In Brock, the petitioner received post-conviction relief on the ground that the criminal trial court had used the wrong criminal history score on five of the petitioner's eight convictions. The post-conviction court vacated all eight sentences and remanded the entire case for resentencing. We rejected the petitioner's argument on appeal that the post-conviction court should have vacated only the five erroneous sentences. We observed that the sentencing court could have reached the same total sentence in all events by, for example, imposing departure sentences on the convictions for which the correct criminal history score was used. We held that, if only the five erroneous sentences were vacated, “such a result would grant petitioner more than ‘relief from ineffective assistance of counsel; it would give him a windfall consisting of the possibility of a more favorable overall term of imprisonment than he would have received if his attorney had timely objected to the sentencing error .” 171 Or.App. at 197.
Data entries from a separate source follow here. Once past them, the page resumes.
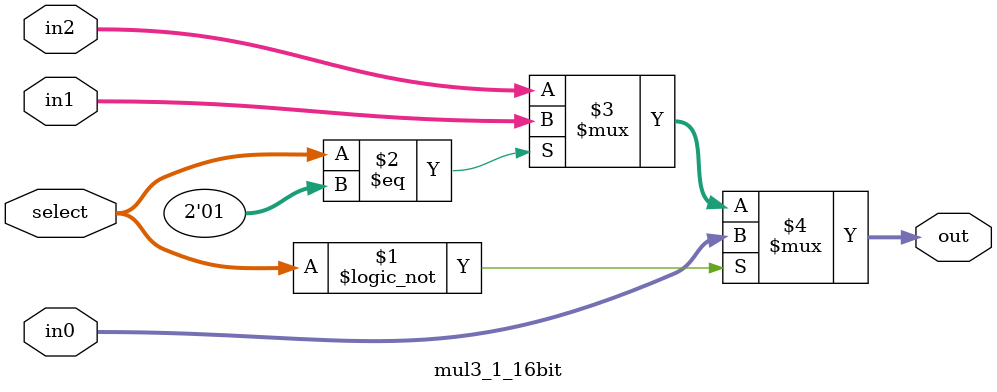
<source format=v>
`include "define.v"

module mul3_1_16bit(
		in0, 
		in1,
		in2,
		select,
		out);
		
	input[15:0] in0, in1, in2;
	input [1:0] select;
	output[15:0] out;
	
	assign out = (select == 2'b00) ? in0 : 
 					((select == 2'b01) ? in1 :  
							in2);
	
endmodule

</source>
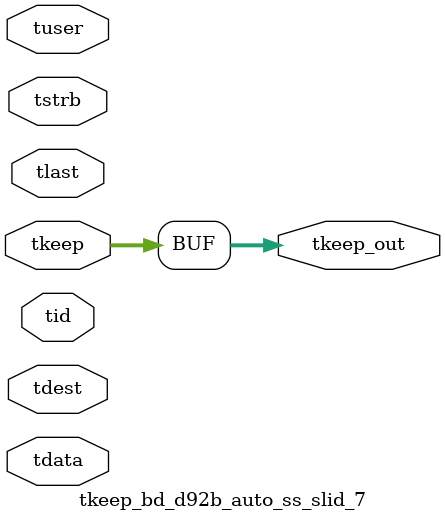
<source format=v>


`timescale 1ps/1ps

module tkeep_bd_d92b_auto_ss_slid_7 #
(
parameter C_S_AXIS_TDATA_WIDTH = 32,
parameter C_S_AXIS_TUSER_WIDTH = 0,
parameter C_S_AXIS_TID_WIDTH   = 0,
parameter C_S_AXIS_TDEST_WIDTH = 0,
parameter C_M_AXIS_TDATA_WIDTH = 32
)
(
input  [(C_S_AXIS_TDATA_WIDTH == 0 ? 1 : C_S_AXIS_TDATA_WIDTH)-1:0     ] tdata,
input  [(C_S_AXIS_TUSER_WIDTH == 0 ? 1 : C_S_AXIS_TUSER_WIDTH)-1:0     ] tuser,
input  [(C_S_AXIS_TID_WIDTH   == 0 ? 1 : C_S_AXIS_TID_WIDTH)-1:0       ] tid,
input  [(C_S_AXIS_TDEST_WIDTH == 0 ? 1 : C_S_AXIS_TDEST_WIDTH)-1:0     ] tdest,
input  [(C_S_AXIS_TDATA_WIDTH/8)-1:0 ] tkeep,
input  [(C_S_AXIS_TDATA_WIDTH/8)-1:0 ] tstrb,
input                                                                    tlast,
output [(C_M_AXIS_TDATA_WIDTH/8)-1:0 ] tkeep_out
);

assign tkeep_out = {tkeep[7:0]};

endmodule


</source>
In Lockhart, a federal habeas corpus case, the respondent, who had been sentenced to death, argued that his counsel had been ineffective for failing to raise a case that, at the time of his sentencing, would have spared him the death penalty. By the time of the habeas action, that case had been overruled. The Supreme Court held that the respondent had not been prejudiced by his counsel's failure to raise the case. The Court acknowledged that, had counsel raised the case, the outcome likely would have been different—the respondent would have been sentenced to life in prison instead of death. But it explained that “an analysis focusing solely on mere outcome determination, without attention to whether the result of the proceeding was fundamentally unfair or unreliable, is defective.” 506 U.S. at 369. The Court stated that counsel's ineffective assistance merely “deprived [the] respondent of the chance to have the state court make an error in his favor.” Id. at 371.
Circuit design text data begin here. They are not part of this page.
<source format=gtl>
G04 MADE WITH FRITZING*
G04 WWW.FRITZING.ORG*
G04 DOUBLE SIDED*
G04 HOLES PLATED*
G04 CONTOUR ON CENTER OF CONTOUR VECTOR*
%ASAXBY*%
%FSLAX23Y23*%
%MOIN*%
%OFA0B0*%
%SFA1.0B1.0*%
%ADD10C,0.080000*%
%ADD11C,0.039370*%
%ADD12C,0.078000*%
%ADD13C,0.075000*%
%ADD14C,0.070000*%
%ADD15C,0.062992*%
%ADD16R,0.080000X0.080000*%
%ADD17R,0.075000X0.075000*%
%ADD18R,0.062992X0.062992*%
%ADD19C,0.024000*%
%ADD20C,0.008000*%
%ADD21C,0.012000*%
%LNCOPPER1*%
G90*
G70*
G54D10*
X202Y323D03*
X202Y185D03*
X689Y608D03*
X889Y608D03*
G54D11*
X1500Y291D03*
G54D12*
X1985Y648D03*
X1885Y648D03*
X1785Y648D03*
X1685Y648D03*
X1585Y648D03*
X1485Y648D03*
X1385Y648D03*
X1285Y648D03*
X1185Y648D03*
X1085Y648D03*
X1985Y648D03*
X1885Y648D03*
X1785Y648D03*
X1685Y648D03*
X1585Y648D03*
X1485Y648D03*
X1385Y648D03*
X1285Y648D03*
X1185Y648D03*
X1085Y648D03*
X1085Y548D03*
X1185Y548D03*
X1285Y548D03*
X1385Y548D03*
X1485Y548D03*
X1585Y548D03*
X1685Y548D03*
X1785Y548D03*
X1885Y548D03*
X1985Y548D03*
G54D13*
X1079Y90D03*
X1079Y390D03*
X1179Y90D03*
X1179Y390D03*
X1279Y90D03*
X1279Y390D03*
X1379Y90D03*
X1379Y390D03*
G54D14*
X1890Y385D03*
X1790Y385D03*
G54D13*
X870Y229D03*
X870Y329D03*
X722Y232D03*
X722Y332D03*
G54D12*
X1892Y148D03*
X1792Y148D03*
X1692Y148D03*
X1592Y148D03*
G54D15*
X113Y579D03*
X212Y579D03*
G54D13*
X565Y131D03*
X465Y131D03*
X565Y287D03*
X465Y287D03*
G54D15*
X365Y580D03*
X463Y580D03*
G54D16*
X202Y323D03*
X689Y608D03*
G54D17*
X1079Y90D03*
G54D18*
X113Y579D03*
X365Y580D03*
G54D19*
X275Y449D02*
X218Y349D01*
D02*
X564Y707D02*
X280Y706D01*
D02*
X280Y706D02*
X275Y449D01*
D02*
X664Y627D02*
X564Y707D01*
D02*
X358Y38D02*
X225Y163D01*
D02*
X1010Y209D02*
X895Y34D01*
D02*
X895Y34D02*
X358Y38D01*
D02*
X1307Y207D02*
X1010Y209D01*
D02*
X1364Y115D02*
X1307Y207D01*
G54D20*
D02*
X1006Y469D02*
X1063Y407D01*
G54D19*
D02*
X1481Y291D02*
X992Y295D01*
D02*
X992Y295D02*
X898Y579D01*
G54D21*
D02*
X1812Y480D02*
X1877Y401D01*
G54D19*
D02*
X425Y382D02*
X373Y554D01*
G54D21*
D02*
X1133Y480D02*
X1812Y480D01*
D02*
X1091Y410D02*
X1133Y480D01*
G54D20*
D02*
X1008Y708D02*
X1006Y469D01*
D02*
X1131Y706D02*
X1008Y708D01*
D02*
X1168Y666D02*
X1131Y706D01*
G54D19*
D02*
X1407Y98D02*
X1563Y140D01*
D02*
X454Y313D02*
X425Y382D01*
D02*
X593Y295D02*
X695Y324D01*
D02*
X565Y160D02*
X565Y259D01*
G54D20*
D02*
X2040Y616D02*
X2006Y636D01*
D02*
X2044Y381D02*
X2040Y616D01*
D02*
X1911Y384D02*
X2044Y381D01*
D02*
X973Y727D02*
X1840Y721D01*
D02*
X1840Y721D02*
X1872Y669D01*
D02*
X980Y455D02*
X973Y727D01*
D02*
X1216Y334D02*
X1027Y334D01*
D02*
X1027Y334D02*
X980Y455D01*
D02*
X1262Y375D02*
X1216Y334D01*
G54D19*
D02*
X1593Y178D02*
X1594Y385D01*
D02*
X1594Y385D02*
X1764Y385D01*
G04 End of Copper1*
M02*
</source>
In both Brock and Lockhart, the windfall would have been to deprive the sentencing authority of the opportunity to impose the total sentence that it deemed appropriate and that was permissible under the law properly construed. In other words, the windfall would have allowed the Brock petitioner and the Lockhart respondent to evade the correct application of sentencing laws. Here, the “windfall” for defendant is that he will receive a trial in which the state will not be permitted to introduce evidence that is inadmissible under the law construed in Southard and Lupoli. In other words, defendant's “windfall” consists of a correct application of the law. The state has not persuaded us that that is the sort of windfall we ought to avoid. Indeed, the state's approach would have us focus “solely on mere outcome determination,” without considering whether applying the law as it was understood in 2003 would result in a fair and reliable proceeding. In essence, the state would have us apply the law in a manner that we now know to be incorrect. We decline to do so.
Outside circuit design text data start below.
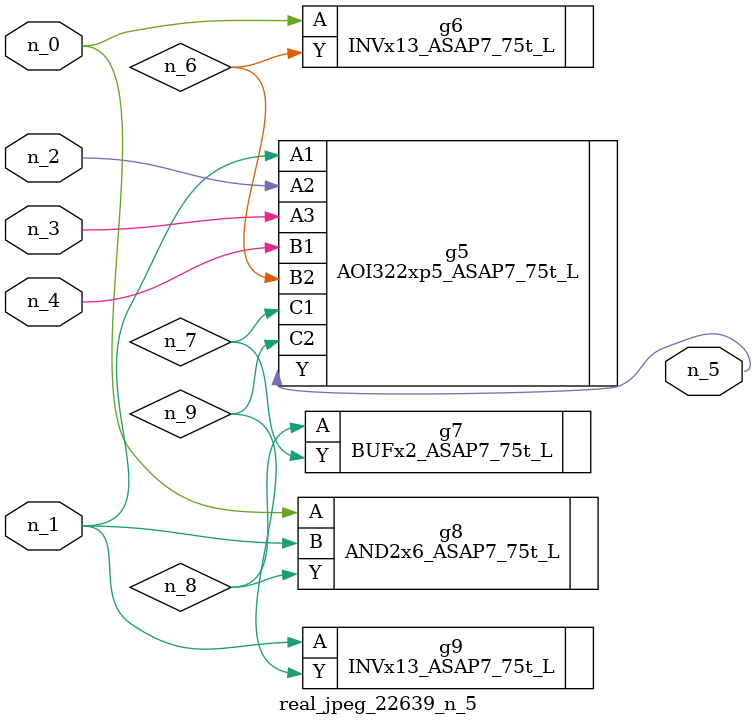
<source format=v>
module real_jpeg_22639_n_5 (n_4, n_0, n_1, n_2, n_3, n_5);

input n_4;
input n_0;
input n_1;
input n_2;
input n_3;

output n_5;

wire n_8;
wire n_6;
wire n_7;
wire n_9;

INVx13_ASAP7_75t_L g6 ( 
.A(n_0),
.Y(n_6)
);

AND2x6_ASAP7_75t_L g8 ( 
.A(n_0),
.B(n_1),
.Y(n_8)
);

AOI322xp5_ASAP7_75t_L g5 ( 
.A1(n_1),
.A2(n_2),
.A3(n_3),
.B1(n_4),
.B2(n_6),
.C1(n_7),
.C2(n_9),
.Y(n_5)
);

INVx13_ASAP7_75t_L g9 ( 
.A(n_1),
.Y(n_9)
);

BUFx2_ASAP7_75t_L g7 ( 
.A(n_8),
.Y(n_7)
);


endmodule
</source>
We reject without discussion the state's contentions that defendant waived any objection to Reiss's testimony by failing to object to the testimony of the other two CARES evaluators and that the error in admitting Reiss's testimony was harmless. For the reasons articulated in State v. Merrimon, 234 Or.App. 515, 522, 228 P3d 666 (2010), and State v. Lovern, 234 Or.App. 502, 513–14, 228 P3d 688 (2010), we exercise our discretion to correct the error. Because we do so, we need not address defendant's remaining assignments of error.

Reversed and remanded.


1.  One count had been dismissed on the state's motion before trial.

2.  As we noted in Jury, there are exceptions to that general rule, such as when applying a law in effect at the time of an appeal would create an ex post facto violation, or when the legislature specifies a particular effective date for a statute. 185 Or.App. at 136 n 1.